Mijn schoonzus echter, heeft ondanks alle smeekbedes van haarzelf, familie en vrienden geen afscheid mogen nemen. Noch voor zijn overlijden, noch erna. Ze was ook niet welkom op de crematie. De nieuwe partner had haar veto gesteld. De kinderen van mijn broer stonden zonder hun moeder aan zijn kist. Een moeder die bovendien niet vermeld mocht worden tijdens de viering en iedereen gehoorzaamde nog ook!

Ik zou haar, de weduwe, willen vragen waarom ze opgeblazen rekeningen vereffende over het graf van mijn broer heen. Noemt ze dat liefde? Of is het toe-eigening? De ultieme triomf; hij is van mij? De grote weduwe-aandacht-show? Het niet kunnen delen van rouw? Superioriteit; aan haar liefde voor mijn broer konden wij volgens haar niet tippen? Wilde ze anderen daar raken waar het nooit meer recht gezet kan worden? Een ouderpaar de mond snoeren en in de rug klauwen op deze zwaarste dag. Was dat wat ze echt wilde? Of was het haar op ons uitgeleefde woede en frustratie over een liefde die maar zo kort mocht duren terwijl wij hem zolang bij ons hadden gehad?

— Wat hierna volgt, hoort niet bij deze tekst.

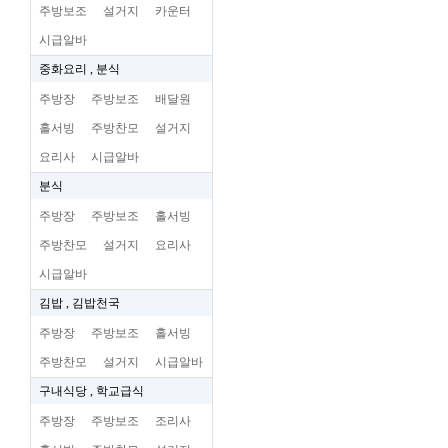
주방보조
설거지
카운터
시급알바
중화요리 , 분식
주방장
주방보조
배달원
홀서빙
주방찬모
설거지
요리사
시급알바
분식
주방장
주방보조
홀서빙
주방찬모
설거지
요리사
시급알바
김밥 , 김밥천국
주방장
주방보조
홀서빙
주방찬모
설거지
시급알바
구내식당 , 학교급식
주방장
주방보조
조리사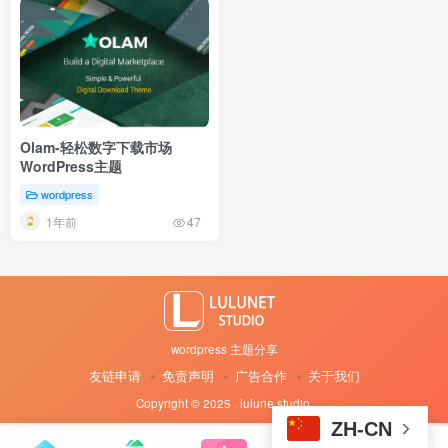
Olam-轻松数字下载市场
WordPress主题
wordpress
1年前
47
wordpress 主题分享
友链申请
免责声明
广告合作
关于我们
Copyright © 2025 · lulune studio
·
ZH-CN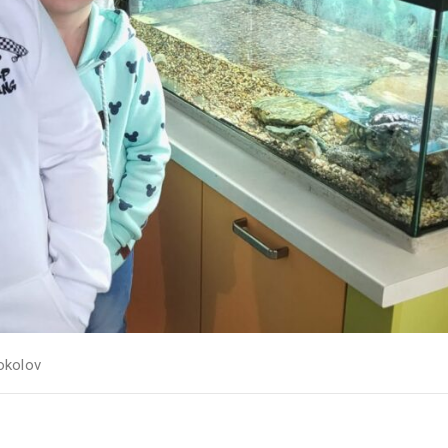
okolov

Daar staan we en we weten het niet. Maar de moeilijkste vraag, eentje die we zelf zullen moeten beantwoorden, is: waarom lieten we dit allemaal zomaar met ons gebeuren? Wat was dat voor nare betovering? Waarom beefden we voor haar? Waarom lieten we ons zó ringeloren op een van de belangrijkste momenten van ons leven? Wat deed ons altijd op eieren lopen in haar buurt? Ik krijg het niet verwerkt.

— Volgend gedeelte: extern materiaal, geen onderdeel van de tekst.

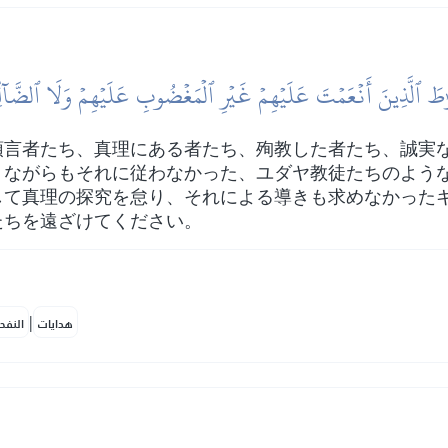
طَ ٱلَّذِينَ أَنۡعَمۡتَ عَلَيۡهِمۡ غَيۡرِ ٱلۡمَغۡضُوبِ عَلَيۡهِمۡ وَلَا ٱلضَّآلّ
預言者たち、真理にある者たち、殉教した者たち、誠実
りながらもそれに従わなかった、ユダヤ教徒たちのよう
して真理の探究を怠り、それによる導きも求めなかった
たちを遠ざけてください。
|
هدايات
النفح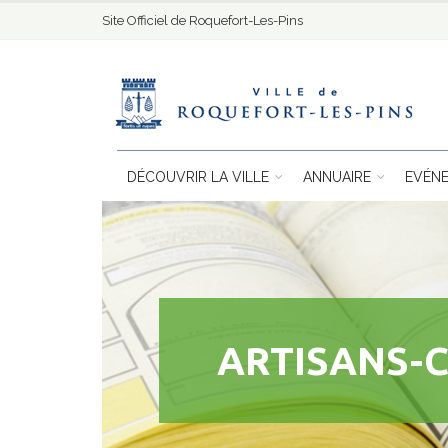
Site Officiel de Roquefort-Les-Pins
DÉCOUVRIR LA VILLE
ANNUAIRE
EVÉN
ARTISANS-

Dat ze in de nasleep geld en goederen ontvreemd heeft, is geen verrassing zeker? Ook dat ze begrafenis die ze zo rigide had georkestreerd zonder enige inspraak van ons te dulden, volledig door mijn familie liet betalen, hoef ik niet meer te vermelden? En dat ze nu op de dure fiets van mijn schoonzusje door het dorp rijdt? Doe het maar eens.

Ooit vertelde ze me dat ze een ‘gezonde narcist’ was. ‘Gezond?’ dacht ik toen al, ‘voor wie dan?’ Met moeite hield ik mijn gezicht in de plooi.”  

Met moeite. Logisch. Gezonde narcisten bestaan immers niet.